(Beginning of RECORDS SUPPLIED)
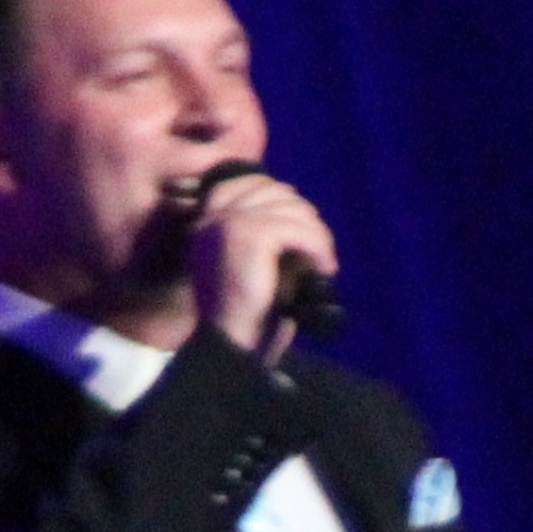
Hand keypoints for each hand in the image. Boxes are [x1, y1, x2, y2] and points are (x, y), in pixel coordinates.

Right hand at [189, 168, 337, 355]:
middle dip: (306, 220)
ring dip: (317, 236)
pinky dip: (319, 248)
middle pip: (277, 191)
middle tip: (320, 254)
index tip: (306, 235)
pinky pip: (299, 228)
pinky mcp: (251, 234)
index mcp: (207, 223)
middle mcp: (213, 217)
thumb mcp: (252, 268)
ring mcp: (229, 222)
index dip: (286, 202)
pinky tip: (324, 269)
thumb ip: (266, 238)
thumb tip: (305, 215)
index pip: (252, 183)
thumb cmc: (246, 320)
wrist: (232, 348)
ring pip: (292, 208)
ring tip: (324, 265)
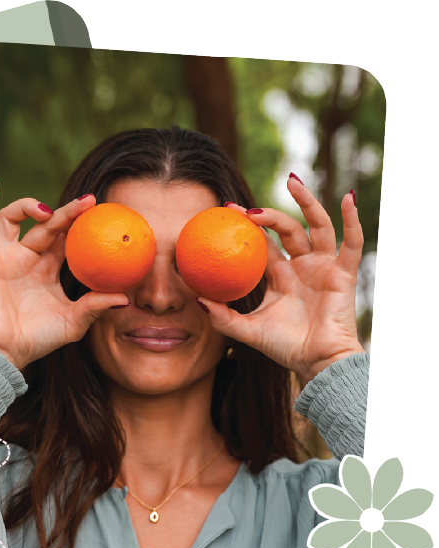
(End of RECORDS SUPPLIED)
§ **PROBLEM TO SOLVE**
Each line from the first line of the listing through the line with "index mcp: (207, 223)" must be printed exactly, both ends included, and no picture may appear.

§ **RESULT BELOW**
Hand keypoints for each hand in the image. Boxes are [x1, y1, x2, y2] and points are (x, y), in pixel coordinates.

Right hand at [189, 168, 337, 355]:
middle dip: (306, 220)
ring dip: (317, 236)
pinky dip: (319, 248)
middle pip: (277, 191)
middle tip: (320, 254)
index tip: (306, 235)
pinky pip: (299, 228)
pinky mcp: (251, 234)
index mcp: (207, 223)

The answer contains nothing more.